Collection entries
- - - -

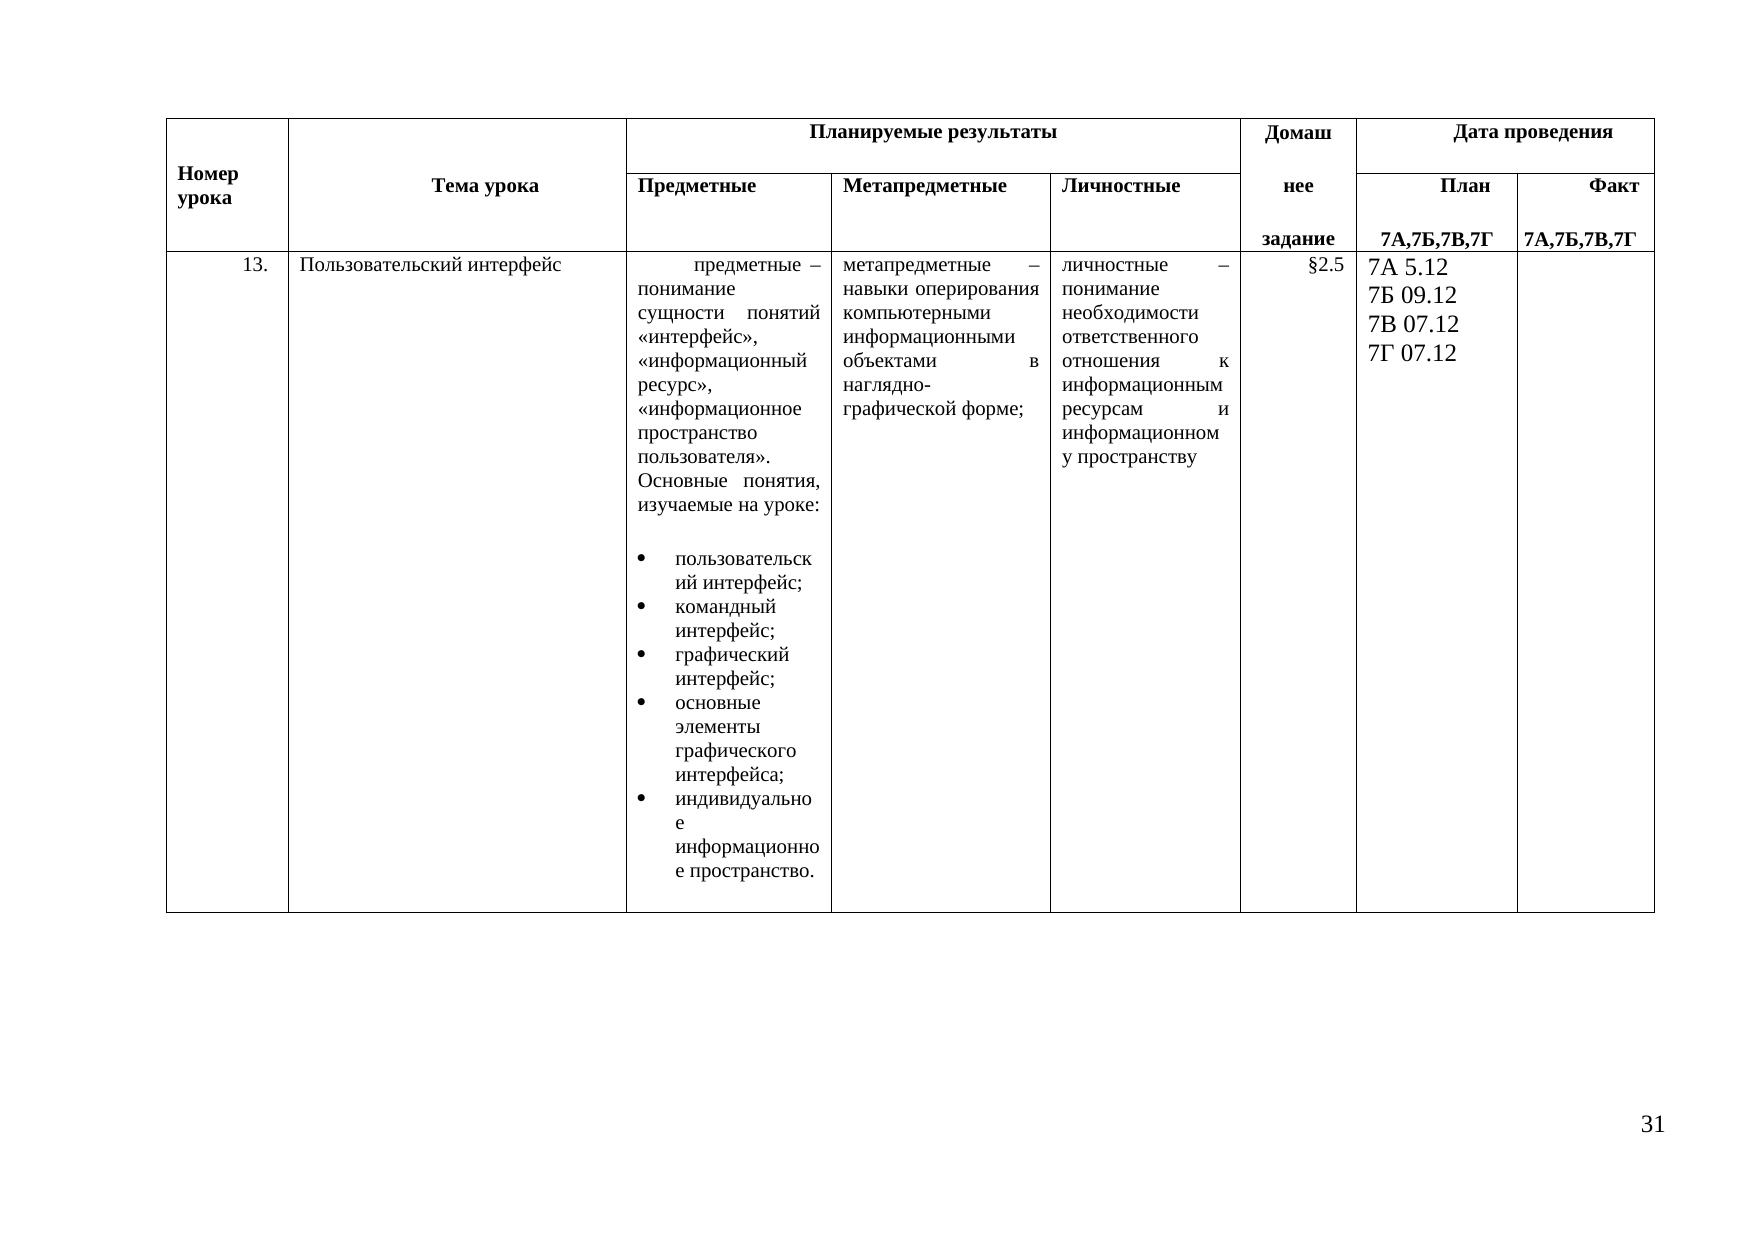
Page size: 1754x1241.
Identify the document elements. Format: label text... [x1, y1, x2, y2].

table_cell Метапредметные [832, 174, 1050, 251]
table_cell Пользовательский интерфейс [289, 252, 626, 912]
table_cell метапредметные – навыки оперирования компьютерными информационными объектами в наглядно-графической форме; [832, 252, 1050, 912]
table_cell 13. [167, 252, 288, 912]
table_header Домаш нее задание [1241, 119, 1356, 251]
table_cell предметные – понимание сущности понятий «интерфейс», «информационный ресурс», «информационное пространство пользователя». Основные понятия, изучаемые на уроке: пользовательский интерфейс; командный интерфейс; графический интерфейс; основные элементы графического интерфейса; индивидуальное информационное пространство. [627, 252, 831, 912]
table_header Номер урока [167, 119, 288, 251]
table_header Тема урока [289, 119, 626, 251]
table_cell личностные – понимание необходимости ответственного отношения к информационным ресурсам и информационному пространству [1051, 252, 1240, 912]
table_cell §2.5 [1241, 252, 1356, 912]
table_header Дата проведения [1357, 119, 1654, 172]
table_cell План 7А,7Б,7В,7Г [1357, 174, 1517, 251]
table_cell Предметные [627, 174, 831, 251]
table_header Планируемые результаты [627, 119, 1240, 172]
table_cell [1518, 252, 1654, 912]
table_cell 7А 5.12 7Б 09.12 7В 07.12 7Г 07.12 [1357, 252, 1517, 912]
table_cell Личностные [1051, 174, 1240, 251]
table_cell Факт 7А,7Б,7В,7Г [1518, 174, 1654, 251]
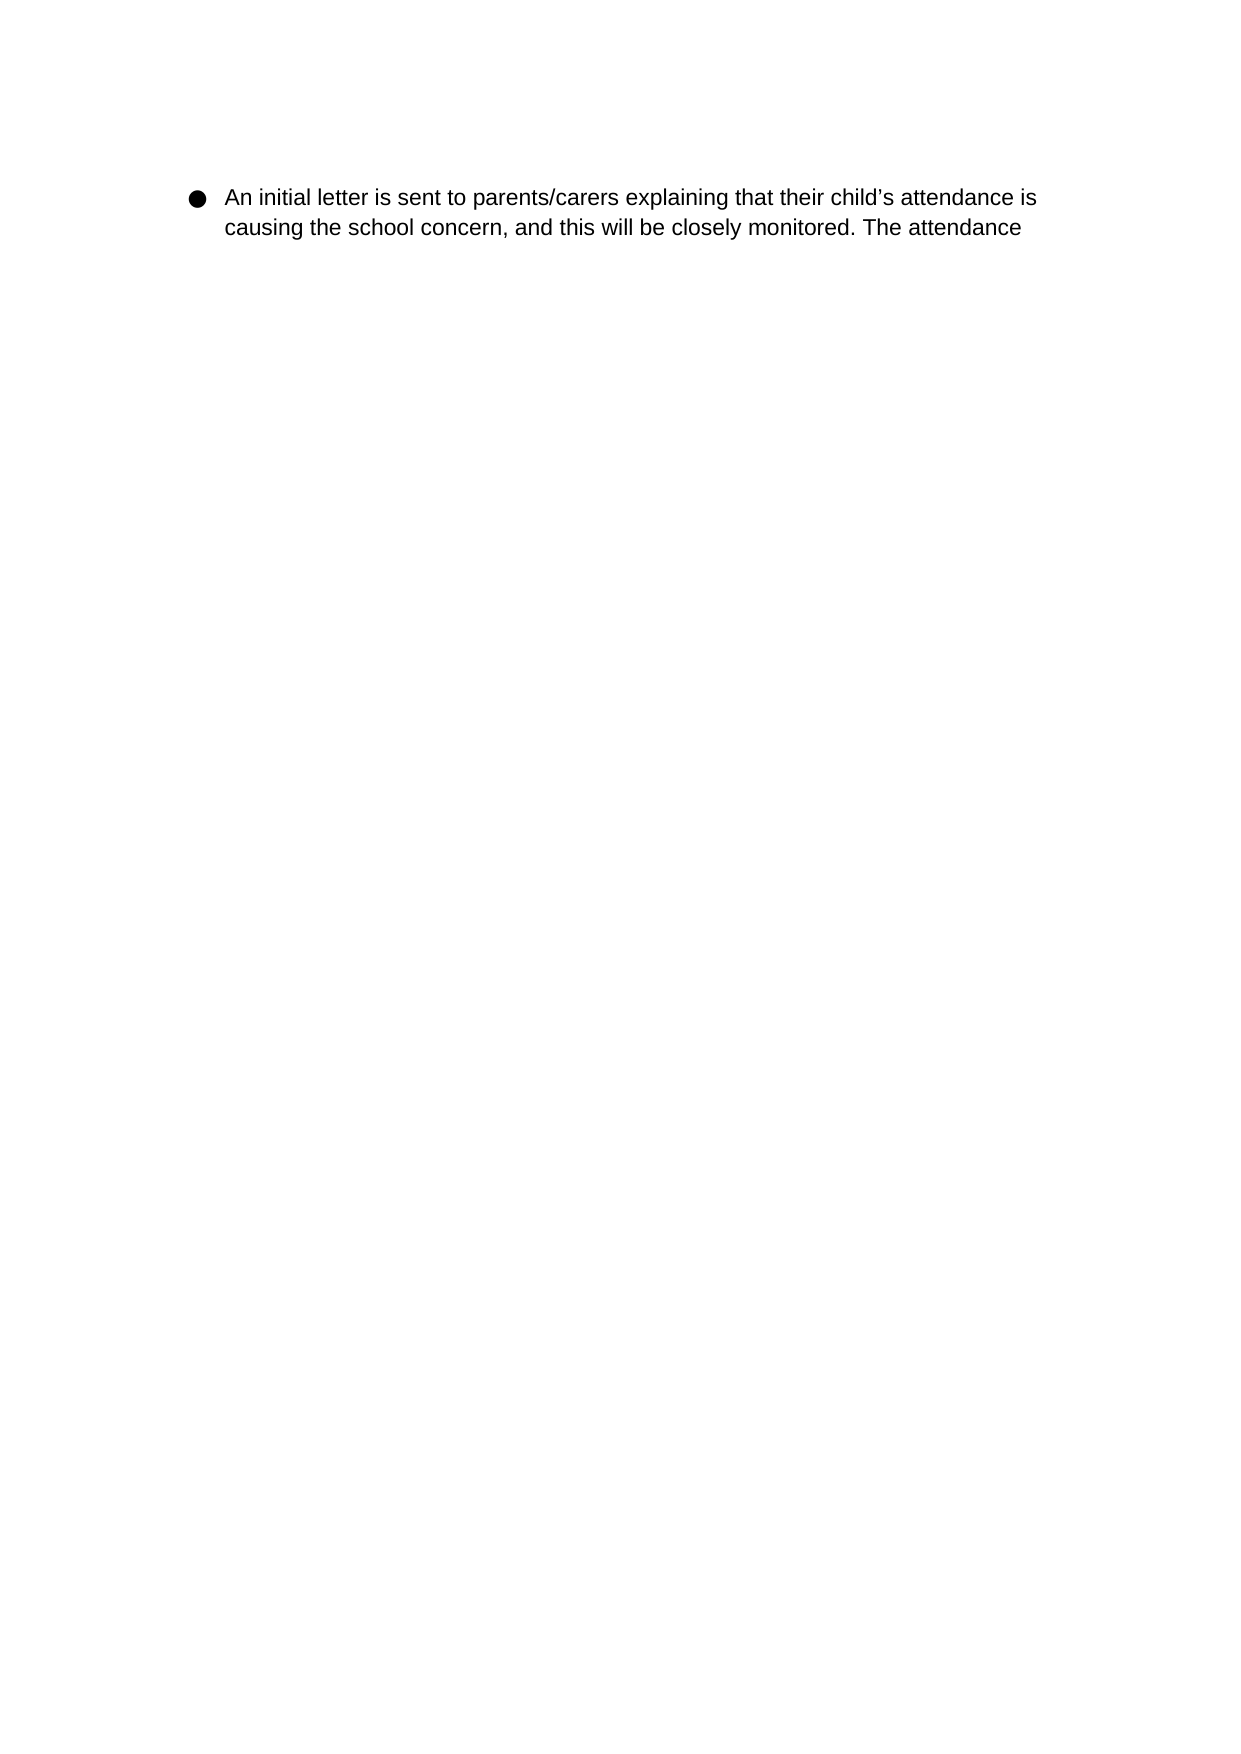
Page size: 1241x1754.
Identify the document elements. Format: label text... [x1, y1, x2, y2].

list An initial letter is sent to parents/carers explaining that their child’s attendance is causing the school concern, and this will be closely monitored. The attendance [187, 169, 1037, 241]
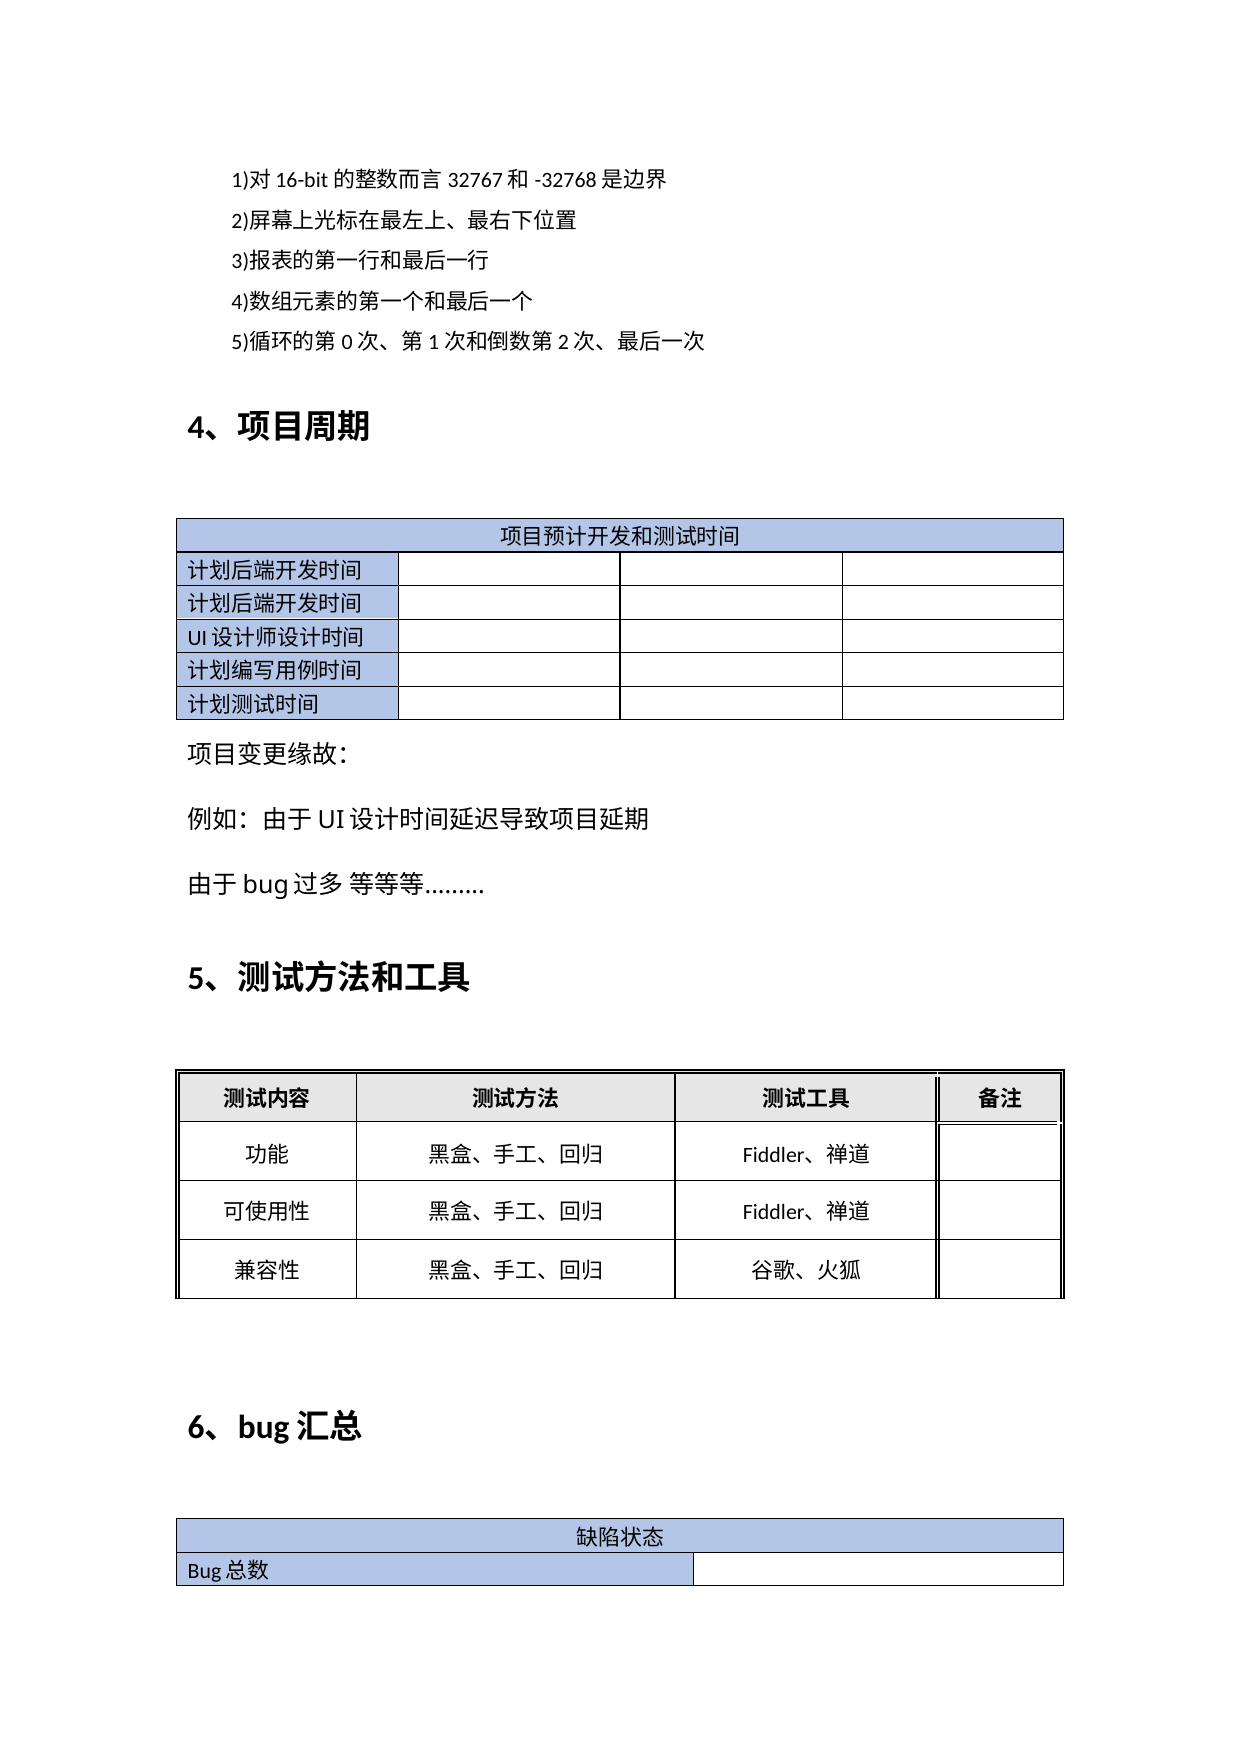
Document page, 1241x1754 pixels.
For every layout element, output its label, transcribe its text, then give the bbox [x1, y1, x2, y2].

table_cell [940, 1240, 1060, 1298]
table_header 测试工具 [676, 1074, 937, 1121]
table_cell [621, 653, 842, 686]
table_cell [399, 620, 619, 652]
table_cell Fiddler、禅道 [676, 1181, 935, 1239]
table_cell [938, 1121, 1063, 1179]
table_cell 可使用性 [180, 1181, 356, 1239]
table_cell 功能 [180, 1122, 356, 1179]
table_cell [621, 586, 842, 618]
table_cell [621, 687, 842, 719]
table_cell [843, 653, 1063, 686]
list 例如：由于UI设计时间延迟导致项目延期 [187, 785, 1053, 850]
table_cell 黑盒、手工、回归 [357, 1181, 674, 1239]
table_cell 黑盒、手工、回归 [357, 1240, 674, 1298]
text 3)报表的第一行和最后一行 [187, 243, 1053, 275]
text 2)屏幕上光标在最左上、最右下位置 [187, 202, 1053, 235]
table_cell [399, 586, 619, 618]
table_cell [621, 553, 842, 585]
table_header 项目预计开发和测试时间 [177, 519, 1063, 551]
list 项目变更缘故： [187, 720, 1053, 785]
table_cell 计划测试时间 [177, 687, 398, 719]
table_cell 谷歌、火狐 [676, 1240, 935, 1298]
table_header 备注 [938, 1074, 1060, 1121]
table_cell 计划编写用例时间 [177, 653, 398, 686]
table_cell UI设计师设计时间 [177, 620, 398, 652]
table_cell [399, 553, 619, 585]
table_cell [843, 586, 1063, 618]
subtitle 项目周期 [187, 391, 1053, 456]
table_cell 计划后端开发时间 [177, 586, 398, 618]
table_cell [399, 687, 619, 719]
subtitle 5、测试方法和工具 [187, 942, 1053, 1007]
table_cell [843, 553, 1063, 585]
table_cell [843, 687, 1063, 719]
table_cell [694, 1553, 1063, 1585]
table_header 测试方法 [357, 1074, 674, 1121]
list 由于bug过多 等等等......... [187, 850, 1053, 915]
table_cell [399, 653, 619, 686]
table_cell 兼容性 [180, 1240, 356, 1298]
text 4)数组元素的第一个和最后一个 [187, 283, 1053, 316]
table_cell [843, 620, 1063, 652]
text 1)对16-bit 的整数而言 32767 和 -32768 是边界 [187, 162, 1053, 194]
table_cell 黑盒、手工、回归 [357, 1122, 674, 1179]
table_cell Bug总数 [177, 1553, 693, 1585]
subtitle 6、bug汇总 [187, 1391, 1053, 1456]
table_header 测试内容 [180, 1074, 356, 1121]
table_cell [940, 1181, 1060, 1239]
table_cell [621, 620, 842, 652]
table_cell Fiddler、禅道 [676, 1122, 935, 1179]
table_cell 计划后端开发时间 [177, 553, 398, 585]
table_header 缺陷状态 [177, 1519, 1063, 1552]
text 5)循环的第 0 次、第 1 次和倒数第2 次、最后一次 [187, 324, 1053, 356]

- - - -

### Action item
Your task is to set down every entry exactly, leaving out any picture it contains.

### Answer section
Page size: 1754x1241.
Identify the document elements. Format: label text... [x1, y1, x2, y2].

table_cell Метапредметные [832, 174, 1050, 251]
table_cell Пользовательский интерфейс [289, 252, 626, 912]
table_cell метапредметные – навыки оперирования компьютерными информационными объектами в наглядно-графической форме; [832, 252, 1050, 912]
table_cell 13. [167, 252, 288, 912]
table_header Домаш нее задание [1241, 119, 1356, 251]
table_cell предметные – понимание сущности понятий «интерфейс», «информационный ресурс», «информационное пространство пользователя». Основные понятия, изучаемые на уроке: пользовательский интерфейс; командный интерфейс; графический интерфейс; основные элементы графического интерфейса; индивидуальное информационное пространство. [627, 252, 831, 912]
table_header Номер урока [167, 119, 288, 251]
table_header Тема урока [289, 119, 626, 251]
table_cell личностные – понимание необходимости ответственного отношения к информационным ресурсам и информационному пространству [1051, 252, 1240, 912]
table_cell §2.5 [1241, 252, 1356, 912]
table_header Дата проведения [1357, 119, 1654, 172]
table_cell План 7А,7Б,7В,7Г [1357, 174, 1517, 251]
table_cell Предметные [627, 174, 831, 251]
table_header Планируемые результаты [627, 119, 1240, 172]
table_cell [1518, 252, 1654, 912]
table_cell 7А 5.12 7Б 09.12 7В 07.12 7Г 07.12 [1357, 252, 1517, 912]
table_cell Личностные [1051, 174, 1240, 251]
table_cell Факт 7А,7Б,7В,7Г [1518, 174, 1654, 251]
Page size: 1241x1754.
Identify the document elements. Format: label text... [x1, y1, x2, y2].

list An initial letter is sent to parents/carers explaining that their child’s attendance is causing the school concern, and this will be closely monitored. The attendance [187, 169, 1037, 241]
Document page, 1241x1754 pixels.
For every layout element, output its label, transcribe its text, then give the bbox [x1, y1, x2, y2].

table_cell [940, 1240, 1060, 1298]
table_header 测试工具 [676, 1074, 937, 1121]
table_cell [621, 653, 842, 686]
table_cell [399, 620, 619, 652]
table_cell Fiddler、禅道 [676, 1181, 935, 1239]
table_cell [938, 1121, 1063, 1179]
table_cell 可使用性 [180, 1181, 356, 1239]
table_cell 功能 [180, 1122, 356, 1179]
table_cell [621, 586, 842, 618]
table_cell [621, 687, 842, 719]
table_cell [843, 653, 1063, 686]
list 例如：由于UI设计时间延迟导致项目延期 [187, 785, 1053, 850]
table_cell 黑盒、手工、回归 [357, 1181, 674, 1239]
table_cell 黑盒、手工、回归 [357, 1240, 674, 1298]
text 3)报表的第一行和最后一行 [187, 243, 1053, 275]
text 2)屏幕上光标在最左上、最右下位置 [187, 202, 1053, 235]
table_cell [399, 586, 619, 618]
table_cell [621, 553, 842, 585]
table_header 项目预计开发和测试时间 [177, 519, 1063, 551]
list 项目变更缘故： [187, 720, 1053, 785]
table_cell 计划测试时间 [177, 687, 398, 719]
table_cell 谷歌、火狐 [676, 1240, 935, 1298]
table_header 备注 [938, 1074, 1060, 1121]
table_cell 计划编写用例时间 [177, 653, 398, 686]
table_cell UI设计师设计时间 [177, 620, 398, 652]
table_cell [399, 553, 619, 585]
table_cell [843, 586, 1063, 618]
subtitle 项目周期 [187, 391, 1053, 456]
table_cell 计划后端开发时间 [177, 586, 398, 618]
table_cell [399, 687, 619, 719]
subtitle 5、测试方法和工具 [187, 942, 1053, 1007]
table_cell [843, 553, 1063, 585]
table_cell [843, 687, 1063, 719]
table_cell [694, 1553, 1063, 1585]
table_header 测试方法 [357, 1074, 674, 1121]
list 由于bug过多 等等等......... [187, 850, 1053, 915]
table_cell [399, 653, 619, 686]
table_cell 兼容性 [180, 1240, 356, 1298]
text 4)数组元素的第一个和最后一个 [187, 283, 1053, 316]
table_cell [843, 620, 1063, 652]
text 1)对16-bit 的整数而言 32767 和 -32768 是边界 [187, 162, 1053, 194]
table_cell 黑盒、手工、回归 [357, 1122, 674, 1179]
table_cell Bug总数 [177, 1553, 693, 1585]
subtitle 6、bug汇总 [187, 1391, 1053, 1456]
table_header 测试内容 [180, 1074, 356, 1121]
table_cell [940, 1181, 1060, 1239]
table_cell [621, 620, 842, 652]
table_cell Fiddler、禅道 [676, 1122, 935, 1179]
table_cell 计划后端开发时间 [177, 553, 398, 585]
table_header 缺陷状态 [177, 1519, 1063, 1552]
text 5)循环的第 0 次、第 1 次和倒数第2 次、最后一次 [187, 324, 1053, 356]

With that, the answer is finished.